Disney has been long been a source of innovation in creative experiences, drawing on the skills of its top-tier inventors and engineers to develop concepts that move an entire medium forward. Utilizing their uniquely extensive set of resources, Disney has made a significant development in VR technology with the announcement of the HoloTile, a floor-mounted treadmill that emphasizes scalability as a part of its offering. When paired with existing VR offerings, the HoloTile shows significant potential across a wide set of VR and immersive applications that would otherwise be infeasible.

VR treadmills are a novel, but relatively unexplored concept. The most commonly-found versions, such as the Virtuix Omni and the KAT Walk, restrain the user in a bowl-like omnidirectional treadmill. Working in tandem with the user's VR headset, these VR treadmills make for an immersive and engaging experience. While these options represent a significant portion of VR treadmills, they also highlight a key issue with the technology: The price tag. The high cost of this peripheral hardware makes it difficult to justify a purchase, both for potential software developers and for consumer/commercial applications. Dedicated enthusiasts have also attempted to alleviate the cost through DIY methods, but still face a scarcity in supported software.

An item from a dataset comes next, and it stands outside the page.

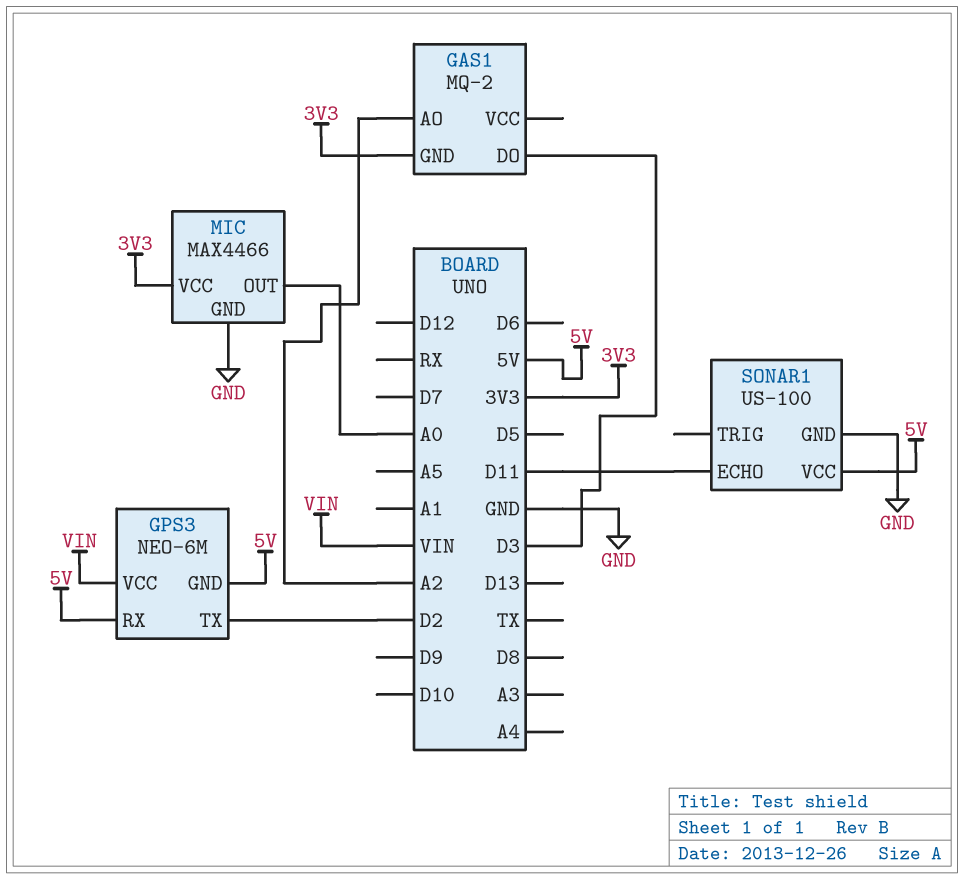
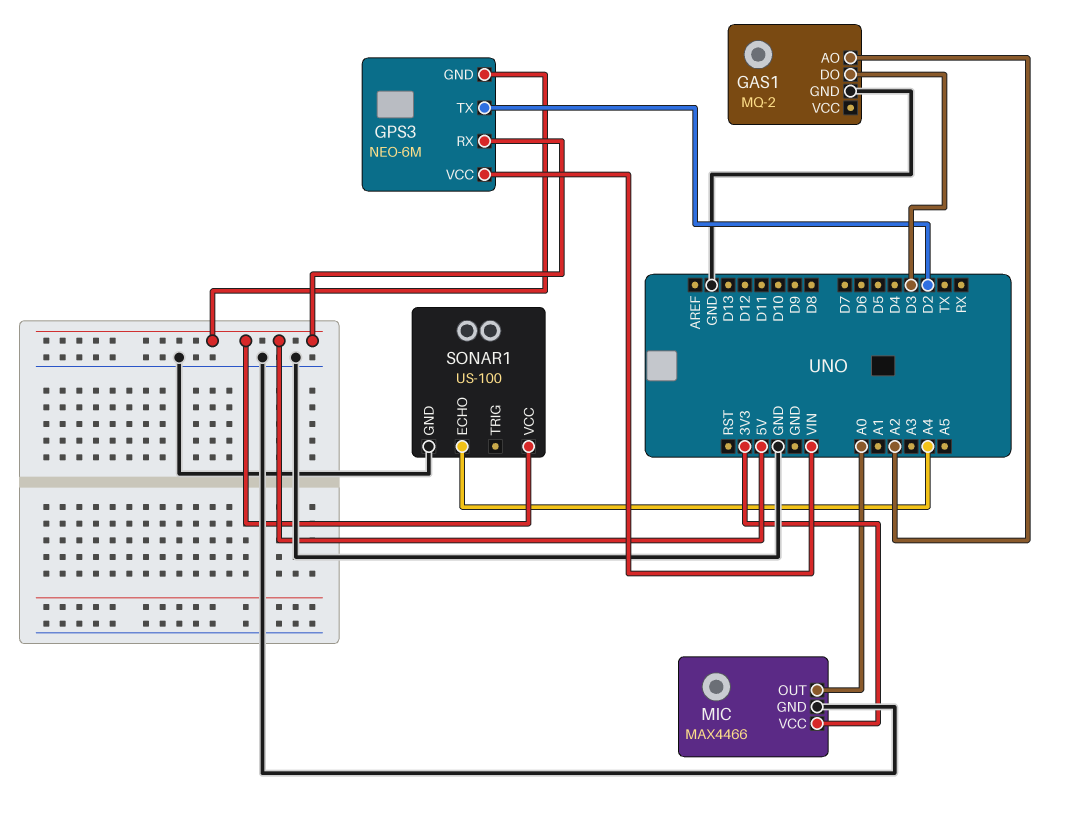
GAS1 pin GND: 3V3 -> GND
SONAR1 pin ECHO: D11 -> A4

Lanny Smoot, inventor of the HoloTile, shows off how the technology works

Enter: The HoloTile. The HoloTile itself is an array of hexagonal tiles, with multi-directional inputs embedded into each tile. These inputs, activated by motion and lidar sensor technology, act against the user to re-center them. In contrast to other solutions on the market, the HoloTile is highly modular, allowing for installation or removal of tiles as needed. The potential benefit of this is multifold: the HoloTile can scale in size to suit any room or application. It has a very low profile. It doesn't require a restraint to operate. It can even support multiple users at once, something no other VR treadmill can claim.

The HoloTile is the brainchild of Lanny Smoot, Disney Imagineer and Research fellow. Smoot's work has been an integral part of Disney's experiences, including developing cameras for the Animal Kingdom Theme Park, realistic lightsabers for Star Wars attractions, and most recently, the HoloTile. Altogether, Smoot holds over 100 patents in his name, 74 of them being in partnership with Disney. Smoot was recently inducted into the National Inventors Hall of Fame for his contributions, making him one of two people from Disney bestowed with this honor. The other person was Walt Disney himself, inducted for his invention of the multiplane camera.

The HoloTile is still an experimental concept, and almost certainly one that requires a significant amount of programming and proprietary configuration to make work. That being said, there's clear potential for the HoloTile to become a regular staple in VR hardware peripherals. The adoption rate of hardware is a major challenge in the VR industry, relying on developers to create appealing experiences for prospective users. By potentially lowering the barrier to VR treadmills, HoloTile presents the opportunity to make incredibly immersive, yet practically feasible experiences for users in the future.